Select the Eventhouse Monitoring Dashboard or the Semantic Model Monitoring Dashboard from the prompt. These pre-built, real-time dashboards instantly visualize ingestion results, command metrics, query performance, and refresh overlaps without requiring any manual report development.
The Evolution of Fabric Workspace Observability

Workspace Monitoring transforms telemetry into a first class data asset, allowing administrators to use KQL for deep anomaly detection across Dataflow Gen2 and semantic models.
Quick Win: Use the Monitoring Hub for day-to-day operational checks. Accessible via the left-hand navigation menu, the Hub provides a centralized, cross-workspace view of all running, succeeded, and failed jobs. You can filter specifically by "Dataflow Gen2" to immediately spot bottlenecks or timeouts without writing a single line of KQL.
For proactive governance, Dataflow Gen2 now supports native email alerting tied directly to operational failures.
Open the Dataflow settings menu.
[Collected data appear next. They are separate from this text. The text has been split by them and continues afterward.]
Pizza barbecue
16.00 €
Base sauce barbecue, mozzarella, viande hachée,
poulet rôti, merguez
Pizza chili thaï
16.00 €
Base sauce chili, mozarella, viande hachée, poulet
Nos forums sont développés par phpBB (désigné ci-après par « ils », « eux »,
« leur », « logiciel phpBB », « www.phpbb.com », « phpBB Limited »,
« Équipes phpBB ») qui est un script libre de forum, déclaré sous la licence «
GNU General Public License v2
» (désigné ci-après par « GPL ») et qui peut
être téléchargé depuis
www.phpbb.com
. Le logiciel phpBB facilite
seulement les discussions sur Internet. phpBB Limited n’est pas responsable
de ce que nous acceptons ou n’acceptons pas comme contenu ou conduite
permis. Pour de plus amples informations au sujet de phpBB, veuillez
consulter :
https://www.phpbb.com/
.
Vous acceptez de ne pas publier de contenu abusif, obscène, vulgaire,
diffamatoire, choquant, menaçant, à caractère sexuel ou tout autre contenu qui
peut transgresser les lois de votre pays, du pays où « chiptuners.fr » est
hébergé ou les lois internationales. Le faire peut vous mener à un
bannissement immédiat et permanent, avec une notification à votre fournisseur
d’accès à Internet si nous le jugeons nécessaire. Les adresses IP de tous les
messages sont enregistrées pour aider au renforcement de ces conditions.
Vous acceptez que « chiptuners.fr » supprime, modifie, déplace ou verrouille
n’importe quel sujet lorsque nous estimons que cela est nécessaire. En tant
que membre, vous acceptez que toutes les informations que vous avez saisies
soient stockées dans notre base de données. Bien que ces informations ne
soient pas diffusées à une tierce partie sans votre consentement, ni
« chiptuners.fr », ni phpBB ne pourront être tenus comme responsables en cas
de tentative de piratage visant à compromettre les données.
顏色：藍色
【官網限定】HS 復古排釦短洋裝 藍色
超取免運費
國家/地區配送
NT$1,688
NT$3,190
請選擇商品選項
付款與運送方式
Navigate to the Refresh section and configure the Failure Notifications block.
Input target email addresses or distribution lists to ensure data engineering teams are alerted instantly if a scheduled dataflow times out or crashes. This automated alerting eliminates the need to actively monitor dashboards, drastically reducing time-to-detect for broken pipelines.
Licensing Quick Reference
The licensing structure for Power BI and Microsoft Fabric underwent significant changes following global price adjustments enacted in April 2025. Additionally, Microsoft has actively retired the legacy Premium capacity SKUs (P-SKUs), forcing a transition to the unified Fabric capacity model.
Organizations previously relying on Power BI Premium must transition to equivalent F-SKUs (e.g., migrating from a P1 to an F64 capacity) to maintain operational continuity.
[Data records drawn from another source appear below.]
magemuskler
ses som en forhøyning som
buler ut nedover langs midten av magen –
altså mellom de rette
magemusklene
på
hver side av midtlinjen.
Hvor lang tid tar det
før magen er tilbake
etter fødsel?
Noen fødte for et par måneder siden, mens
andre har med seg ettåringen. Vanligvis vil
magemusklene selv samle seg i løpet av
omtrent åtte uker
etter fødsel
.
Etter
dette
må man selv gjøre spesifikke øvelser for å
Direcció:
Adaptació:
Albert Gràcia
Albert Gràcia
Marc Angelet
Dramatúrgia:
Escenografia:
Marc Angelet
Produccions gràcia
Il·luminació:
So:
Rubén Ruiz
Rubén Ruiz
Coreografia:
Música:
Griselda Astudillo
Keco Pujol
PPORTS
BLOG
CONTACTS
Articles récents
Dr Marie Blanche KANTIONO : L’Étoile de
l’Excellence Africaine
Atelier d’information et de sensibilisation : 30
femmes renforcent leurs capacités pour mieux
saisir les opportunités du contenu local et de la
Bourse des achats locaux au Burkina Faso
The following table outlines the current March 2026 licensing requirements and pricing structures necessary for executing the Dataflow Gen2 and monitoring architectures detailed in this report.
| License Type | 2026 Pricing (USD) | Core Capabilities for Dataflows & Fabric |
|---|---|---|
| Power BI Pro | $14 / user / month | Required to publish reports. Authors simple Gen1 dataflows. Cannot run Dataflow Gen2 or Fabric items. |
| Premium Per User (PPU) | $24 / user / month | Advanced Gen1 AI/Compute. Does not provision Fabric capacity. Cannot run Dataflow Gen2. |
| Fabric Capacity (F-SKUs) | Pay-As-You-Go or Reserved | Required for all Dataflow Gen2 workloads, Lakehouse staging, and Workspace Monitoring. |
| Fabric F64 (or higher) | ~$5,000 / month (Reserved) | Runs all Dataflow Gen2 workloads. Allows users with Free licenses to view published reports. |
Important Note on Capacity: To build Dataflow Gen2 pipelines, utilize Lakehouse destinations, or enable Workspace Monitoring Eventhouses, the workspace must be actively backed by a Fabric Capacity (F-SKU) or an active Fabric Trial.
For aggressive cost optimization, organizations that do not require free viewer access can utilize smaller, highly affordable capacities (e.g., F2 to F32). These smaller tiers are perfectly capable of running heavy data engineering workloads, provided all users consuming the final reports hold a standard Power BI Pro license.